Elsewhere
The other night we hosted a small dinner to celebrate the new job of a dear friend. I made an heirloom tomato salad with loads of fresh herbs, fried capers and goat cheese. Two bunches of easter egg radishes, roasted, stems and all, in miso butter and grilled steak with chimichurri. Our friends brought a homemade zucchini galette. We drank sparkling wine and listened to records. Remi played while we cooked. In the kitchen my bare feet moved swiftly across the terracotta tiled floors as I measured cups of olive oil, lime juice and a plethora of spices. I wore a white dress with embroidered flowers. Pearl earrings. Pink lipstick. I took out the blue and gold encrusted Noritake China inherited from my Grandma Ruthie – a way to commune with her on special occasions.

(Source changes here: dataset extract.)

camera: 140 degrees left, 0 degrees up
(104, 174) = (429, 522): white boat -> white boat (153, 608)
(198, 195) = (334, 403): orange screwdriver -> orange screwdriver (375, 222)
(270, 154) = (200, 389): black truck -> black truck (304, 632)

It was the first time since Remi being born I felt like I could be fully present and engaged in conversation while multitasking. I’ve been so consumed with raising our daughter that I’ve hardly noticed my absence of self. It’s been a beautiful kind of absence though, a divine elsewhere. And now it seems I am beginning to emerge from under yards of tangled silken sheets – my mind still cloudy, my hair messy, my eyelashes anchored in starlight. I’ve been away and yet somehow more here than ever. More in my body, more myself. I’ve been away, it seems, on a dig. An excavation that began with infertility, wound its way through the darkened earth and delivered me to the other side where I now stand on misty shores, my former self waving to me from a little boat that dances in the distance on a sea of twinkling emerald waters.